Democracy in Deutschland (addendum vier)

Germany still hasn't sorted out the results of last month's federal election. (I wrote about it here, here, here, and here.) Preliminary results from the postponed election in one of Dresden's districts show Angela Merkel's Christian Democrats ahead of Gerhard Schroeder's Socialists (SPD), but coalition negotiations will continue next week regardless of the outcome there.

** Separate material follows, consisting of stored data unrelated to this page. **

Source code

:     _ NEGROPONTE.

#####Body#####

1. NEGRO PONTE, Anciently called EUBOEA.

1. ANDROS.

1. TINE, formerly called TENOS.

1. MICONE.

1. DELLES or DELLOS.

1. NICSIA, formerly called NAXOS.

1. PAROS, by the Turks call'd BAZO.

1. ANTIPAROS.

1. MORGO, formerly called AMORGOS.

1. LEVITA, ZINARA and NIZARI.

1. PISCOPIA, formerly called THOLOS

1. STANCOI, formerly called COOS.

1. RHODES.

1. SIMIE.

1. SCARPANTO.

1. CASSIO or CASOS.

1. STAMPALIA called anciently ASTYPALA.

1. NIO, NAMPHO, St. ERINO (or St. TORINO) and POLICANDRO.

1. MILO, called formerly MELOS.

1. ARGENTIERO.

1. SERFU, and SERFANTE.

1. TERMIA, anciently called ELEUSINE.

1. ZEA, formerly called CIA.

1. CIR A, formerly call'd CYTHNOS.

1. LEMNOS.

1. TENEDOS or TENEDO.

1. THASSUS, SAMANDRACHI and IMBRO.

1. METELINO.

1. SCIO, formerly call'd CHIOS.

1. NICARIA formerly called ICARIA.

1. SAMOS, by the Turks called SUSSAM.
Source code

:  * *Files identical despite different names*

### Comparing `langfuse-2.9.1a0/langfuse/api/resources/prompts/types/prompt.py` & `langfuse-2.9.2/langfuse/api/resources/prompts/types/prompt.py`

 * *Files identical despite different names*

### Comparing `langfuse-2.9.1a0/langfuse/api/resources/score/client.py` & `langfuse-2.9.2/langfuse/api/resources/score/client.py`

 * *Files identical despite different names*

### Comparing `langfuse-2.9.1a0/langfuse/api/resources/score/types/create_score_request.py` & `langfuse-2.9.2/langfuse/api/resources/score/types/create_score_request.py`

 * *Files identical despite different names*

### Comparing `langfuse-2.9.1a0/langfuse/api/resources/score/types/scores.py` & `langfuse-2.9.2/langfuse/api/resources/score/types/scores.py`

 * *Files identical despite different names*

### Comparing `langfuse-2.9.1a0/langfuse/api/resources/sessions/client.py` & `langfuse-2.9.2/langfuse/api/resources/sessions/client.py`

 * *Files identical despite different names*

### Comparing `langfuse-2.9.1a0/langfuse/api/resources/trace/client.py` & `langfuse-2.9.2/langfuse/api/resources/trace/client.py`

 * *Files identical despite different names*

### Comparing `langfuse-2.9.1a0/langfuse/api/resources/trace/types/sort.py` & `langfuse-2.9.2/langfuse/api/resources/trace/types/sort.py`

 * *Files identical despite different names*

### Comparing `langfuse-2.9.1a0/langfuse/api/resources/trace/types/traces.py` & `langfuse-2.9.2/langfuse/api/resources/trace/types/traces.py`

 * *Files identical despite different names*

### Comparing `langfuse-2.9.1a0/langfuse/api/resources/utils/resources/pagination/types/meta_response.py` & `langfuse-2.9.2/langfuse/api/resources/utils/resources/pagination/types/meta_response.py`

There was initially talk of a red-yellow-green "traffic-light coalition" of the SPD, the Free Democrats (FDP), and the Greens, as well as of a black-yellow-green "Jamaica coalition" of the CDU-CSU, the FDP, and the Greens, but it seems that the Greens and the neo-liberal FDP are reluctant to form a government together as junior partners in any such coalition. It now look more likely that the two major parties will form a so-called "grand coalition," though it remains to be seen whether Merkel or Schroeder, or someone else, would become chancellor under such an arrangement. There are rumours that Schroeder is set to resign, but Merkel also has her detractors in the CDU and the CSU (the CDU''s Bavarian sister party), especially after her party's poor showing in the election after leading so formidably in the polls leading up to it.

However, a red-red-green SPD-Left-Greens coalition is still possible, assuming that Schroeder recants on his promise not to negotiate with the Left Party (a union of left-wing SPD dissenters and former East German Communists). So, too, is a CDU-CSU/FDP minority government, or, less likely, an SPD/Greens one. So, too, however, is another election -- neither a "grand coalition" nor a minority government would likely last long.

See here for an excellent analysis of the election's aftermath, "a race to self-destruction".

I'll write more when there are further developments.